L’objectif est clair : maintenir une disponibilité suffisante du produit sur l’ensemble du territoire et limiter les risques de tensions susceptibles d’affecter directement les consommateurs.

Une dépendance encore forte aux importations

Cette nouvelle opération met en lumière une réalité structurelle du marché camerounais des hydrocarbures : la production nationale ne suffit pas toujours à couvrir les besoins en GPL.

Malgré les efforts engagés pour développer les capacités locales, le pays demeure contraint de recourir aux importations pour compléter l’offre disponible. Les volumes recherchés sur le marché international constituent ainsi un mécanisme d’ajustement permettant de combler l’écart entre les ressources disponibles et la consommation.

Le recours aux importations expose cependant le marché national aux fluctuations des cours internationaux, aux coûts du transport maritime et aux contraintes logistiques liées à l’acheminement et au stockage du produit.

Le défi du stockage et de la distribution

L’enjeu ne se limite toutefois pas à trouver les 60 000 tonnes nécessaires.
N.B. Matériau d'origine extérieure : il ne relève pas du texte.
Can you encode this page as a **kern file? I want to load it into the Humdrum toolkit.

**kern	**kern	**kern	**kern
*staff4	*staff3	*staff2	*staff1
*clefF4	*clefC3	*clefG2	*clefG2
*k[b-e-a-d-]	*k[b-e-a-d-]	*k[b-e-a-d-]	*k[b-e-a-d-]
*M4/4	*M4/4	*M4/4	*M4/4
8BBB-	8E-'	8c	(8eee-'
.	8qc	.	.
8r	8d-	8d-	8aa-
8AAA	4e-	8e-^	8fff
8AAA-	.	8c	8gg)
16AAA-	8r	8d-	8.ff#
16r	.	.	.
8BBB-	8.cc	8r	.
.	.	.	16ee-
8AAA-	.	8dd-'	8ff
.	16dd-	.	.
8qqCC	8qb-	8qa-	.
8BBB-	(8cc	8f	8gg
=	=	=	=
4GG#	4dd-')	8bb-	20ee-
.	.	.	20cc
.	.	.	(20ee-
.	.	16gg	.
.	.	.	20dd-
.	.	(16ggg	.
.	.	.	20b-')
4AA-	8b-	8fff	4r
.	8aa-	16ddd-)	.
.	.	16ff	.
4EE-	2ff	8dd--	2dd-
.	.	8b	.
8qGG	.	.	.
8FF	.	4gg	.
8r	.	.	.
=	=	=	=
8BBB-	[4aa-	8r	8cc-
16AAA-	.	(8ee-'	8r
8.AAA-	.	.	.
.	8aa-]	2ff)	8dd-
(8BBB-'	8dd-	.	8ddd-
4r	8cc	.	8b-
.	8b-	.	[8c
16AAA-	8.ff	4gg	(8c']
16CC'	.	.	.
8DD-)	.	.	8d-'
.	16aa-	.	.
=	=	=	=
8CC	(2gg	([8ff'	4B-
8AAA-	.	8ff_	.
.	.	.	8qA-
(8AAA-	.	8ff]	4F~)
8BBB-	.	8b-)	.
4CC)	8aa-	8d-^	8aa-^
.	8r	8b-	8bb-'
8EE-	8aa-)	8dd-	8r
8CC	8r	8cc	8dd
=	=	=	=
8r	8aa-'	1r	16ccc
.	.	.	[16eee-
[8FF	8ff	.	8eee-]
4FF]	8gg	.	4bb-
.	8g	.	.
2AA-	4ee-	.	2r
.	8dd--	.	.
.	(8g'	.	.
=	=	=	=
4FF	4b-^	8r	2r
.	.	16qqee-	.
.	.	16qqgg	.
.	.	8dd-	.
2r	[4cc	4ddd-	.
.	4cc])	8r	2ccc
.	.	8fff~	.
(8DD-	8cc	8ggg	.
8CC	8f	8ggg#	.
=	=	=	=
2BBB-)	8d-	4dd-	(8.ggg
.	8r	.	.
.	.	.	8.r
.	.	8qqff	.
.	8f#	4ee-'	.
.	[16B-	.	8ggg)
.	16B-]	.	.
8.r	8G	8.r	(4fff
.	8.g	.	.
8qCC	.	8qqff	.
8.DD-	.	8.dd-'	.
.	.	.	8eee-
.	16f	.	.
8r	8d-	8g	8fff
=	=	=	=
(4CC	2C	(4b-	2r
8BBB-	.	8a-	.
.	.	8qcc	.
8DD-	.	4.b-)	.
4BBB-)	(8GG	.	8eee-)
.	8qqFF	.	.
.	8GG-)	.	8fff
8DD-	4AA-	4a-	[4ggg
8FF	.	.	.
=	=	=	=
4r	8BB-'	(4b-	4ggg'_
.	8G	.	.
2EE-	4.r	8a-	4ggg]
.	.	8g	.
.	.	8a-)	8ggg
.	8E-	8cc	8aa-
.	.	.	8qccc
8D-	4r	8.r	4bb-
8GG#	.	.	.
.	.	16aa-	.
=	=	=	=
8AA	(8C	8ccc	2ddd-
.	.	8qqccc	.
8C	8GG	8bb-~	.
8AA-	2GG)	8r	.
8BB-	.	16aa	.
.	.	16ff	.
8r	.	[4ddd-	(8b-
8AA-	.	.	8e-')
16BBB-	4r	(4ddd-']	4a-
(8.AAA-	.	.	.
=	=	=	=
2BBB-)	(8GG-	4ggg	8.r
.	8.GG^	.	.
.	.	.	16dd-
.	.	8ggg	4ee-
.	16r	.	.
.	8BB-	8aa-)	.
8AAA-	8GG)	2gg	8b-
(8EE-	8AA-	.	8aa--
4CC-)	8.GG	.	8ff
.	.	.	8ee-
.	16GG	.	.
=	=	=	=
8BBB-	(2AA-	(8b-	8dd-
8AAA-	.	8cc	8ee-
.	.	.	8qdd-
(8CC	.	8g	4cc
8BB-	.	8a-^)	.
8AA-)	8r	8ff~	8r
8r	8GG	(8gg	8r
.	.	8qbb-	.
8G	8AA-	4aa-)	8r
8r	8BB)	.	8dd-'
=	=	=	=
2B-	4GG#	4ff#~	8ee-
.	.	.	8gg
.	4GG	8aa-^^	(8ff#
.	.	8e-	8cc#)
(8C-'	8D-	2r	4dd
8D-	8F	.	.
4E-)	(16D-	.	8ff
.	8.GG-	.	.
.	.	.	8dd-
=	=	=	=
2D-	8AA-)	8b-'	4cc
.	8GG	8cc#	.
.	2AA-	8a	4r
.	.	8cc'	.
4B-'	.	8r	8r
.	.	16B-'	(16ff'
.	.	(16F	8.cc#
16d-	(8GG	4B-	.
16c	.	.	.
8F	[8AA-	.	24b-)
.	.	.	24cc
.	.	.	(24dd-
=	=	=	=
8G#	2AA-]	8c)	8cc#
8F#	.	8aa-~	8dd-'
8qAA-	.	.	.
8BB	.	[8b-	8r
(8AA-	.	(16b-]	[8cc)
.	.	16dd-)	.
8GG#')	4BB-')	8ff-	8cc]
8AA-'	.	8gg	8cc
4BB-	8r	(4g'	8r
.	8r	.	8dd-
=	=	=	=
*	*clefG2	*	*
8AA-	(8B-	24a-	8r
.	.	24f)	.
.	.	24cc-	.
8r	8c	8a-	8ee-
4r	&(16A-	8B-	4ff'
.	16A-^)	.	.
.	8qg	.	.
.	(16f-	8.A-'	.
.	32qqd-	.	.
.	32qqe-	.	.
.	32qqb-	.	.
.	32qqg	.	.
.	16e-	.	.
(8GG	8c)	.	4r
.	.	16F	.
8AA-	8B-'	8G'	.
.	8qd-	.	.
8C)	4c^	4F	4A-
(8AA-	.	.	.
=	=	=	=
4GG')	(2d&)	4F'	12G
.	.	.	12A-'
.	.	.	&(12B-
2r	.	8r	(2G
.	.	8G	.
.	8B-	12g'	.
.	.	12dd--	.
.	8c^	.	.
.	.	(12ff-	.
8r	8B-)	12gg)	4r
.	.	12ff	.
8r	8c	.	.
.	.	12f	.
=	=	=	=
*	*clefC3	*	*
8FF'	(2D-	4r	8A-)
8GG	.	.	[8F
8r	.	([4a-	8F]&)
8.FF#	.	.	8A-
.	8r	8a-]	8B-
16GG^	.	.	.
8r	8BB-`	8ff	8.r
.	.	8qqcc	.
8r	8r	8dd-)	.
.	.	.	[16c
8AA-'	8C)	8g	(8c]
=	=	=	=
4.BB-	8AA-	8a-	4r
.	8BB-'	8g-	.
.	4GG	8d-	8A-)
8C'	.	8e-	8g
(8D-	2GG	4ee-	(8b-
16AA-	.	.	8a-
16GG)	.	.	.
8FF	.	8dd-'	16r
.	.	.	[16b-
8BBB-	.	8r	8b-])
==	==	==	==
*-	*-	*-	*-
Une fois le GPL importé, encore faut-il disposer des infrastructures permettant de le réceptionner, le stocker et le distribuer efficacement.
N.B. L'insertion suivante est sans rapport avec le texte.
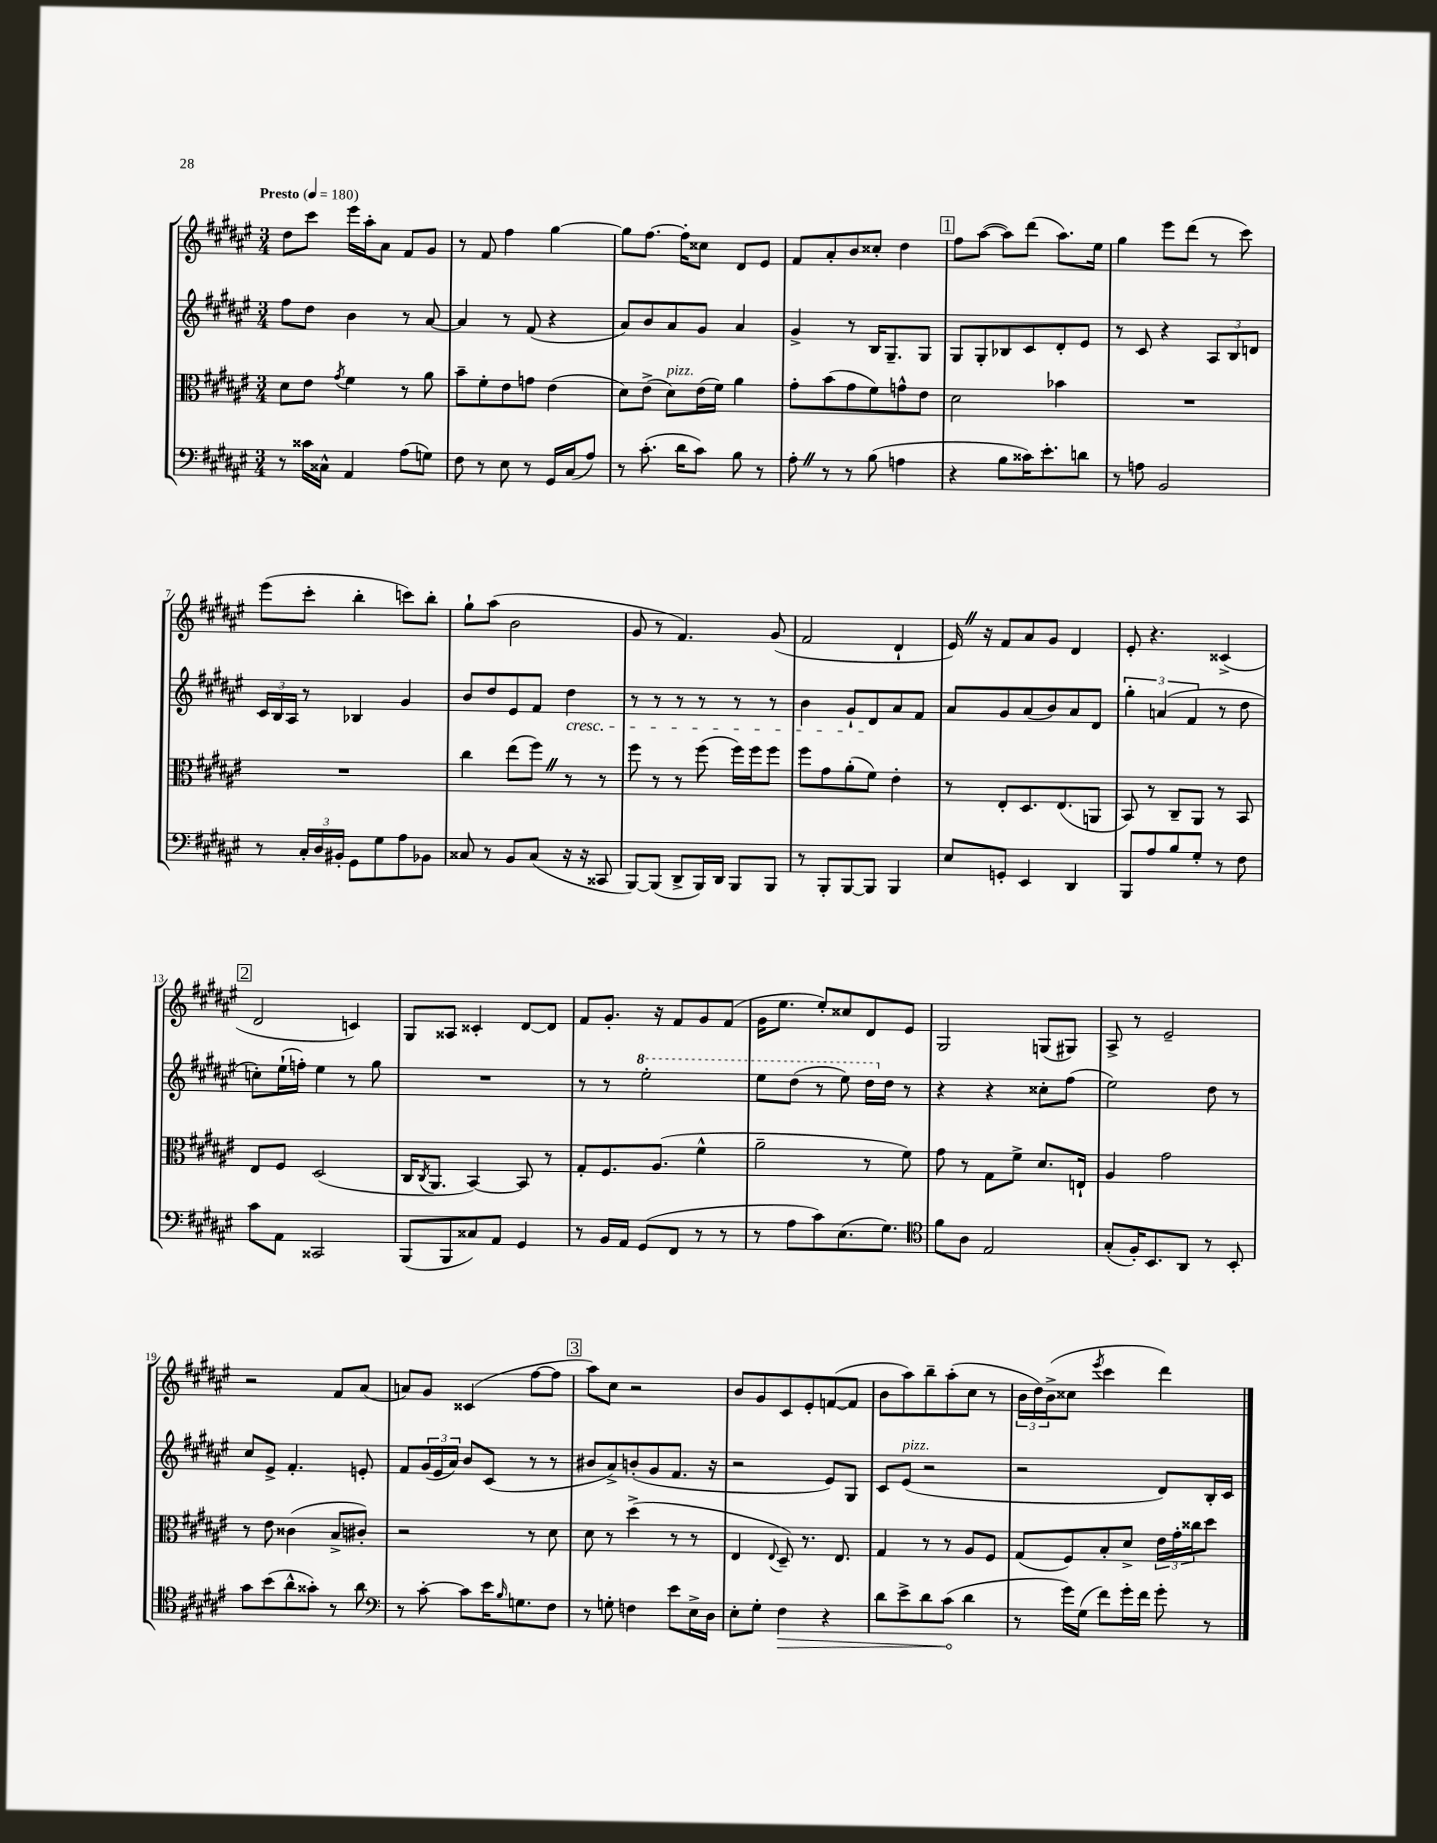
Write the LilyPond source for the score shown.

<<
\new StaffGroup <<
\new Staff = "s0" {
    \clef treble \key fis \major \numericTimeSignature \time 3/4 \tempo "Presto" 4 = 180
    dis''8 cis'''8 eis'''16 ais''16-. ais'8 fis'8 gis'8 |
    r8 fis'8 fis''4 gis''4~ |
    gis''8 fis''8.~ fis''16-. cisis''8 dis'8 eis'8 |
    fis'8 ais'8-. b'8 cisis''8-. dis''4 |
    \mark \markup { \box "1" } fis''8 ais''8~( ais''8) dis'''8( ais''8.) eis''16 |
    gis''4 eis'''8 dis'''8( r8 cis'''8) |
    eis'''8( cis'''8-. b''4-. c'''8) b''8-. |
    gis''8-! ais''8( b'2 |
    gis'8 r8 fis'4.) gis'8( |
    fis'2 dis'4-! |
    eis'16) \once \override BreathingSign.text = \markup { \musicglyph "scripts.caesura.straight" } \breathe r16 fis'8 ais'8 gis'8 dis'4 |
    eis'8-. r4. cisis'4->( |
    \mark \markup { \box "2" } dis'2 c'4) |
    gis8 aisis8 cisis'4-. dis'8~ dis'8 |
    fis'8 gis'8.-. r16 fis'8 gis'8 fis'8( |
    gis'16 eis''8. eis''8-.) cisis''8 dis'8 eis'8 |
    gis2 g8( gis8) |
    ais8-> r8 eis'2-- |
    r2 fis'8 ais'8( |
    a'8) gis'8 cisis'4( fis''8~ fis''8 |
    \mark \markup { \box "3" } ais''8) cis''8 r2 |
    b'8 gis'8 cis'8 eis'8-. f'8~( f'8 |
    b'8 ais''8) b''8-- ais''8-.( cis''8 r8 |
    \tuplet 3/2 { b'16 dis''16) b'16->( } cisis''8 \acciaccatura { eis'''8 } cis'''4 dis'''4) \bar "|." |
}
\new Staff = "s1" {
    \clef treble \key fis \major \numericTimeSignature \time 3/4
    fis''8 dis''8 b'4 r8 ais'8~ |
    ais'4 r8 fis'8( r4 |
    ais'8) b'8 ais'8 gis'8 ais'4 |
    gis'4-> r8 b16 gis8.-- gis8 |
    \mark \markup { \box "1" } gis8 gis8-. bes8 cis'8 dis'8-. eis'8 |
    r8 cis'8 r4 \tuplet 3/2 { ais8 b8 d'8 } |
    \tuplet 3/2 { cis'16 b16 ais16 } r8 bes4 gis'4 |
    b'8 dis''8 eis'8 fis'8 dis''4\cresc |
    r8 r8 r8 r8 r8 r8 |
    b'4 gis'8-! dis'8\! ais'8 fis'8 |
    ais'8 gis'8 ais'8( b'8) ais'8 dis'8 |
    \tuplet 3/2 { gis''4-. a'4( fis'4 } r8 dis''8 |
    \mark \markup { \box "2" } c''8-.) eis''16-!( f''16-.) eis''4 r8 gis''8 |
    R2. |
    r8 r8 \ottava #1 eis'''2-. |
    eis'''8 dis'''8( r8 eis'''8) dis'''16 \ottava #0 dis''16 r8 |
    r4 r4 cisis''8-. fis''8( |
    eis''2) dis''8 r8 |
    cis''8 eis'8-> fis'4.-. e'8-. |
    fis'8 \tuplet 3/2 { gis'16( eis'16 ais'16) } b'8 cis'8( r8 r8 |
    \mark \markup { \box "3" } bis'8 ais'8->) b'8-.( gis'8 fis'8. r16 |
    r2 eis'8) gis8 |
    cis'8 eis'8^\markup { \italic "pizz." }( r2 |
    r2 dis'8) b16-. cis'16 \bar "|." |
}
\new Staff = "s2" {
    \clef alto \key fis \major \numericTimeSignature \time 3/4
    dis'8 eis'8 \acciaccatura { gis'8 } fis'4 r8 ais'8 |
    b'8-- fis'8-. eis'8 g'8 eis'4( |
    dis'8) eis'8->( dis'8^\markup { \italic "pizz." }) eis'16( fis'16) ais'4 |
    gis'8-. b'8( gis'8 fis'8) g'8-^ eis'8 |
    \mark \markup { \box "1" } dis'2 bes'4 |
    R2. |
    R2. |
    cis''4 eis''8( fis''8) \once \override BreathingSign.text = \markup { \musicglyph "scripts.caesura.straight" } \breathe r8 r8 |
    fis''8 r8 r8 fis''8( fis''16) fis''16 fis''8 |
    fis''8 gis'8 ais'8-.( fis'8) eis'4-. |
    r8 eis8-. dis8. eis8.( a,8 |
    b,8) r8 cis8-- ais,8 r8 b,8 |
    \mark \markup { \box "2" } eis8 fis8 dis2( |
    cis16 \acciaccatura { cis8 } ais,8. b,4~) b,8 r8 |
    gis8-. fis8. ais8.( fis'4-^ |
    ais'2-- r8 fis'8) |
    gis'8 r8 gis8 fis'8-> dis'8. e16-! |
    ais4 gis'2 |
    r8 eis'8 cisis'4( b8-> cis'8-.) |
    r2 r8 dis'8 |
    \mark \markup { \box "3" } dis'8 r8 dis''4->( r8 r8 |
    eis4 \appoggiatura { eis8 } dis8--) r8. eis8. |
    gis4 r8 r8 ais8 fis8 |
    gis8( fis8) b8-. dis'8-> \tuplet 3/2 { eis'16 gis'16-. cisis''16 } dis''8 \bar "|." |
}
\new Staff = "s3" {
    \clef bass \key fis \major \numericTimeSignature \time 3/4
    r8 cisis'16 cisis16-^ ais,4 ais8( g8) |
    fis8 r8 eis8 r8 gis,16 cis16( ais8) |
    r8 cis'8.-.( dis'16 cis'8) b8 r8 |
    ais8-. \once \override BreathingSign.text = \markup { \musicglyph "scripts.caesura.straight" } \breathe r8 r8 b8( a4 |
    \mark \markup { \box "1" } r4 b8 cisis'16) eis'8.-. d'8 |
    r8 a8 b,2 |
    r8 \tuplet 3/2 { cis16-. dis16 bis,16-. } gis,8 gis8 ais8 bes,8 |
    cisis8 r8 b,8 cisis8( r16 r16 cisis,8 |
    b,,8~) b,,8( dis,8-> b,,16) dis,16 b,,8 b,,8 |
    r8 b,,8-. b,,8~ b,,8 b,,4 |
    eis8 g,8-. eis,4 dis,4 |
    b,,8 ais8 b8 gis8-. r8 fis8 |
    \mark \markup { \box "2" } cis'8 ais,8 cisis,2 |
    b,,8( b,,8 cisis8) ais,8 gis,4 |
    r8 b,16 ais,16 gis,8( fis,8 r8 r8 |
    r8 ais8 cis'8) eis8.( gis8.) |
    \clef tenor fis'8 ais8 eis2 |
    gis8-.( fis16-.) b,8. ais,8 r8 b,8-. |
    gis'8 b'8( ais'8-^ gisis'8-.) r8 ais'8 |
    \clef bass r8 cis'8~-. cis'8 eis'16 \grace { b16 } g8. fis8 |
    \mark \markup { \box "3" } r8 g8-. f4 eis'8 eis16-> dis16 |
    eis8-. gis8-. \once \override Hairpin.circled-tip = ##t fis4\> r4 |
    dis'8 eis'8-> dis'8 cis'8\!( dis'4 |
    r8 gis'16) gis16( fis'8) gis'16-. fis'16 gis'8-. r8 \bar "|." |
}
>>
>>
La chaîne d’approvisionnement repose sur plusieurs maillons : importation, réception portuaire, stockage, conditionnement et acheminement vers les différents points de vente. La moindre perturbation sur l’un de ces segments peut provoquer des tensions locales, voire des difficultés d’approvisionnement pour les consommateurs.

Le développement des capacités de stockage apparaît donc comme un levier essentiel pour renforcer la résilience du marché camerounais. Des réserves suffisantes permettraient notamment d’amortir les retards d’approvisionnement et de mieux absorber les variations de la demande.

Le gaz domestique, un produit stratégique pour les ménages

Au Cameroun, le GPL n’est pas un produit énergétique ordinaire. Il constitue une source d’énergie essentielle pour de nombreux ménages, notamment dans les grands centres urbains.

Son accessibilité influence directement les dépenses domestiques et les habitudes de cuisson. Toute rupture prolongée ou tension sur le marché peut donc rapidement devenir un sujet économique et social.

La sécurisation de l’approvisionnement constitue dès lors un enjeu qui dépasse la seule politique pétrolière. Elle touche à la stabilité des prix, au pouvoir d’achat des ménages et à la disponibilité d’une énergie de première nécessité.

Un marché à sécuriser sur le long terme

L’importation de 60 000 tonnes devrait permettre au Cameroun de répondre à ses besoins au cours du second semestre, mais elle pose également la question de la stratégie énergétique à plus long terme.

Pour réduire sa vulnérabilité aux marchés extérieurs, le pays devra continuer à renforcer sa production nationale de GPL, accroître ses capacités de stockage et améliorer l’efficacité de sa chaîne de distribution. L’enjeu est d’autant plus important que la demande en gaz domestique est appelée à progresser avec l’urbanisation et l’évolution des habitudes de consommation.

Ainsi, derrière cette recherche de 60 000 tonnes de GPL, se dessine une problématique plus large : celle de la capacité du Cameroun à garantir durablement l’accès des ménages à une énergie de cuisson disponible, abordable et régulièrement approvisionnée.

À court terme, l’importation doit donc servir de filet de sécurité. À plus long terme, elle souligne surtout la nécessité pour le Cameroun de consolider son autonomie énergétique dans le segment du gaz domestique.